++++ Source material

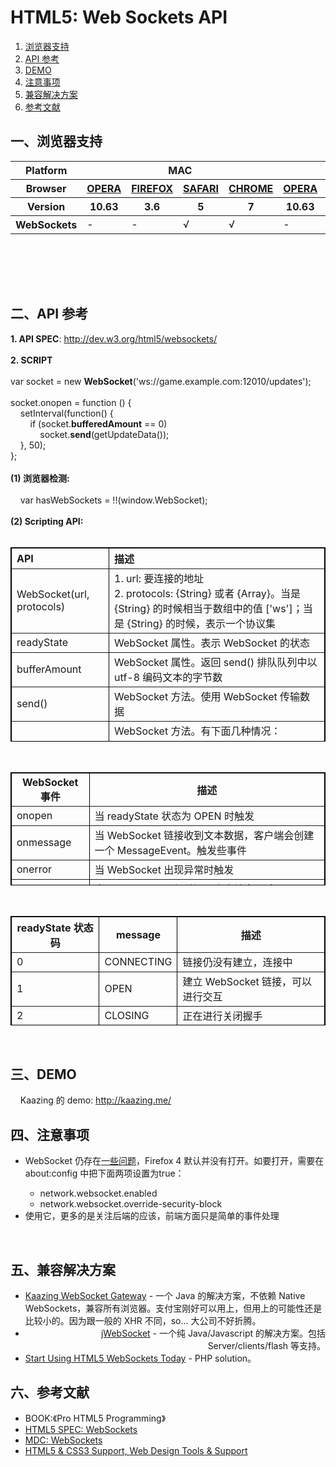 <h1>HTML5: Web Sockets API</h1>
<ol><li><a href="#spec-browser" target="_self">浏览器支持</a></li>
<li><a href="#spec-api" target="_self">API 参考</a></li>
<li><a href="#spec-demo" target="_self">DEMO</a></li>
<li><a href="#spec-caution" target="_self">注意事项</a></li>
<li><a href="#spec-solution" target="_self">兼容解决方案</a></li>
<li><a href="#spec-ref" target="_self">参考文献</a></li>
</ol>
<h2 id="spec-browser">一、浏览器支持</h2>
<table class="zeroBorder" height="166" width="920">
<tbody>
<tr>
<th class="primary-heading" scope="row"><span class="offScreen">Platform</span></th>
<th class="primary-heading" colspan="4" scope="colgroup">MAC</th>
<th class="primary-heading" colspan="8" scope="colgroup">WIN</th>
<th class="offScreen">% <br>
</th>
</tr>
<tr>
<th class="row-heading secondary-heading" scope="row"><span class="offScreen">Browser</span></th>
<th class="browser-id browser-opera secondary-heading" colspan="1" scope="col"><a href="http://www.opera.com/browser/" target="_blank" title="Download the Opera web browser">OPERA</a></th>
<th class="browser-firefox browser-id secondary-heading" colspan="1" scope="col"><a href="http://www.mozilla-europe.org/en/firefox/" target="_blank" title="Download the Firefox web browser">FIREFOX</a></th>
<th class="browser-id browser-safari secondary-heading" colspan="1" scope="col"><a href="http://www.apple.com/safari/download/" target="_blank" title="Download the Safari web browser">SAFARI</a></th>
<th class="browser-chrome browser-id secondary-heading" colspan="1" scope="col"><a href="http://www.google.com/chrome/" target="_blank" title="Download the Chrome web browser">CHROME</a></th>
<th class="browser-id browser-opera secondary-heading" colspan="1" scope="col"><a href="http://www.opera.com/browser/" target="_blank" title="Download the Opera web browser">OPERA</a></th>
<th class="browser-firefox browser-id secondary-heading" colspan="2" scope="colgroup"><a href="http://www.mozilla-europe.org/en/firefox/" target="_blank" title="Download the Firefox web browser">FIREFOX</a></th>
<th class="browser-id browser-safari secondary-heading" colspan="1" scope="col"><a href="http://www.apple.com/safari/download/" target="_blank" title="Download the Safari web browser">SAFARI</a></th>
<th class="browser-id browser-ie secondary-heading" colspan="2" scope="colgroup"><a href="http://www.microsoft.com/ie/" target="_blank" title="Download the Ie web browser">IE</a></th>
<th class="browser-chrome browser-id secondary-heading" colspan="2" scope="colgroup"><a href="http://www.google.com/chrome/" target="_blank" title="Download the Chrome web browser">CHROME</a></th>
<th class="offScreen">&nbsp;</th>
</tr>
<tr>
<th class="row-heading tertiary-heading" scope="row"><span class="offScreen">Version</span></th>
<th class="tertiary-heading" scope="col"> 10.63 </th>
<th class="tertiary-heading" scope="col"> 3.6 </th>
<th class="tertiary-heading" scope="col"> 5 </th>
<th class="tertiary-heading" scope="col"> 7 </th>
<th class="tertiary-heading" scope="col"> 10.63 </th>
<th class="tertiary-heading" scope="col"> 3.6 </th>
<th class="tertiary-heading" scope="col"> 4.03 </th>
<th class="tertiary-heading" scope="col"> 5 </th>
<th class="tertiary-heading" scope="col"> 8 </th>
<th class="tertiary-heading" scope="col"> 9 </th>
<th class="tertiary-heading" scope="col"> 7 </th>
<th class="tertiary-heading" scope="col"> 8 </th>
<th class="offScreen">&nbsp;</th>
</tr>
</tbody>
 
<tbody>
<tr>
<th class="row-heading" scope="row">WebSockets<br>
</th>
<td class="supported">-<br>
</td>
<td class="supported">-</td>
<td class="supported">√</td>
<td class="supported">√<br>
</td>
<td class="supported">-</td>
<td class="supported">-<br>
</td>
<td class="supported">√<br>
</td>
<td class="supported">√</td>
<td>-<br>
</td>
<td>-<br>
</td>
<td class="supported">√<br>
</td>
<td class="supported">√<br>
</td>
<td class="grade-excellent support-grade"> 36%</td>
</tr>
</tbody>
</table>
<br>
<h2 id="spec-api">二、API 参考</h2>
<div style=""><b>1. API SPEC</b>: <a href="http://dev.w3.org/html5/websockets/" id="ve.m" title="http://dev.w3.org/html5/websockets/">http://dev.w3.org/html5/websockets/</a><br>
<br>
<b>2. SCRIPT</b><br>
</div>
<div><br>
var socket = new <b>WebSocket</b>('ws://game.example.com:12010/updates');<br>
<br>
socket.onopen = function () {<br>
&nbsp;&nbsp; &nbsp;setInterval(function() {<br>
&nbsp;&nbsp; &nbsp;&nbsp;&nbsp; &nbsp;if (socket.<b>bufferedAmount</b> == 0)<br>
&nbsp;&nbsp; &nbsp;&nbsp;&nbsp; &nbsp;&nbsp;&nbsp; &nbsp;socket.<b>send</b>(getUpdateData());<br>
&nbsp;&nbsp; &nbsp;}, 50);<br>
};<br>
<br>
<b>(1) 浏览器检测:</b><br>
 &nbsp;&nbsp;&nbsp; <br>
 &nbsp;&nbsp;&nbsp; var hasWebSockets = !!(window.WebSocket);<br>
<br>
<b>(2) Scripting API:</b><br>
<br>
<table id="m:6l" style="" border="1" bordercolor="#000000" cellpadding="3" cellspacing="0" height="311" width="920">
<tbody>
<tr>
<th style="text-align:left">API<br>
</th>
<th style="text-align:left">描述<br>
</th>
</tr>
</tbody>
 
<tbody>
<tr>
<td style="text-align:left">WebSocket(url, protocols)<br>
</td>
<td style="text-align:left">1. url: 要连接的地址<br>
2. protocols: {String} 或者 {Array}。当是 {String} 的时候相当于数组中的值 ['ws']；当是 {String} 的时候，表示一个协议集<br>
</td>
</tr>
<tr>
<td style="text-align:left">readyState<br>
</td>
<td style="text-align:left">WebSocket 属性。表示 WebSocket 的状态<br>
</td>
</tr>
<tr>
<td style="text-align:left">bufferAmount<br>
</td>
<td style="text-align:left">WebSocket 属性。返回 send() 排队队列中以 utf-8 编码文本的字节数<br>
</td>
</tr>
<tr>
<td style="text-align:left">send()<br>
</td>
<td style="text-align:left">WebSocket 方法。使用 WebSocket 传输数据<br>
</td>
</tr>
<tr>
<td style="text-align:left">close()<br>
</td>
<td style="text-align:left">WebSocket 方法。有下面几种情况：<br>
<ol><li>当 readyState 属性的状态是 CLOSING 或者 CLOSED，不做任何事</li>
<li>当 WebSocket 还没有建立链接。断掉链接，并把 readState 的状态设置为 CLOSING</li>
<li>当 WebSocket 还未进行关闭握手，开始关闭握手，并把 readState 的状态设置为 CLOSING</li>
<li>其他状态，把 readState 的状态设置为 CLOSING<br>
</li>
</ol>
</td>
</tr>
</tbody>
</table>
<br>
<table id="rnih" style="" border="1" bordercolor="#000000" cellpadding="3" cellspacing="0" height="181" width="678">
<tbody>
<tr>
<th>WebSocket 事件<br>
</th>
<th>描述<br>
</th>
</tr>
<tr>
<td style="text-align:left">onopen<br>
</td>
<td style="text-align:left">当 readyState 状态为 OPEN 时触发<br>
</td>
</tr>
<tr>
<td style="text-align:left">onmessage<br>
</td>
<td style="text-align:left">当 WebSocket 链接收到文本数据，客户端会创建一个 MessageEvent。触发些事件<br>
</td>
</tr>
<tr>
<td style="text-align:left">onerror<br>
</td>
<td style="text-align:left">当 WebSocket 出现异常时触发<br>
</td>
</tr>
<tr>
<td style="text-align:left">onclose<br>
</td>
<td style="text-align:left">当 WebSocket 已经关闭，客户端会通过 CloseEvent 创建一个 close 事件<br>
</td>
</tr>
</tbody>
</table>
<br>
<table id="m:6l" style="" border="1" bordercolor="#000000" cellpadding="3" cellspacing="0" height="175" width="530">
<tbody>
<tr>
<th>readyState 状态码<br>
</th>
<th>message<br>
</th>
<th>描述<br>
</th>
</tr>
</tbody>
 
<tbody>
<tr>
<td style="text-align:left">0<br>
</td>
<td style="text-align:left">CONNECTING<br>
</td>
<td style="text-align:left">链接仍没有建立，连接中<br>
</td>
</tr>
<tr>
<td style="text-align:left">1<br>
</td>
<td style="text-align:left">OPEN<br>
</td>
<td style="text-align:left">建立 WebSocket 链接，可以进行交互<br>
</td>
</tr>
<tr>
<td style="text-align:left">2<br>
</td>
<td style="text-align:left">CLOSING<br>
</td>
<td style="text-align:left">正在进行关闭握手<br>
</td>
</tr>
<tr>
<td style="text-align:left">3<br>
</td>
<td style="text-align:left">CLOSED<br>
</td>
<td style="text-align:left">链接已经关闭，或者打不开<br>
</td>
</tr>
</tbody>
</table>
</div>
<br>
<h2 id="spec-demo">三、DEMO</h2>
 &nbsp;&nbsp;&nbsp; Kaazing 的 demo: <a href="http://kaazing.me/" id="bo1r" title="http://kaazing.me/">http://kaazing.me/</a><br>
<h2 id="spec-caution">四、注意事项</h2>
<ul><li>WebSocket 仍存在<a href="http://www.ietf.org/mail-archive/web/hybi/current/msg04744.html" id="vqi2" title="一些问题">一些问题</a>，Firefox 4 默认并没有打开。如要打开，需要在 about:config 中把下面两项设置为true：</li>
<ul><li>network.websocket.enabled</li>
<li>network.websocket.override-security-block</li></ul>
<li>使用它，更多的是关注后端的应该，前端方面只是简单的事件处理<br>
</li></ul>
<br>
<h2 id="spec-solution">五、兼容解决方案</h2>
<ul><li><a href="http://kaazing.com/" id="l..o" title="Kaazing WebSocket Gateway">Kaazing WebSocket Gateway</a> - 一个 Java 的解决方案，不依赖 Native WebSockets，兼容所有浏览器。支付宝刚好可以用上，但用上的可能性还是比较小的。因为跟一般的 XHR 不同，so... 大公司不好折腾。</li>
<li style="text-align:right"><a href="http://jwebsocket.org/" id="x1lm" title="jWebSocket">jWebSocket</a> - 一个纯 Java/Javascript 的解决方案。包括 Server/clients/flash 等支持。</li>
<li><a href="http://net.tutsplus.com/tutorials/javascript-ajax/start-using-html5-websockets-today/" id="isc6" title="Start Using HTML5 WebSockets Today">Start Using HTML5 WebSockets Today</a> - PHP solution。<br>
</li></ul>
<h2 id="spec-ref">六、参考文献</h2>
<ul><li>BOOK:《Pro HTML5 Programming》</li>
<li><a href="http://dev.w3.org/html5/websockets/" id="mh3w" title="HTML5 SPEC: WebSockets">HTML5 SPEC: WebSockets</a><br>
</li>
<li><a href="https://developer.mozilla.org/en/WebSockets" id="l80l" title="MDC: WebSockets">MDC: WebSockets</a><br>
</li>
<li><a href="http://www.findmebyip.com/litmus" title="HTML5 &amp; CSS3 Support, Web Design Tools &amp; Support">HTML5 &amp; CSS3 Support, Web Design Tools &amp; Support</a></li></ul>
<br>
<br>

++++++++

> Brief
Filter the entries above and keep only the lines with the word "readState".

> Task output
<li>当 WebSocket 还没有建立链接。断掉链接，并把 readState 的状态设置为 CLOSING</li>
<li>当 WebSocket 还未进行关闭握手，开始关闭握手，并把 readState 的状态设置为 CLOSING</li>
<li>其他状态，把 readState 的状态设置为 CLOSING<br>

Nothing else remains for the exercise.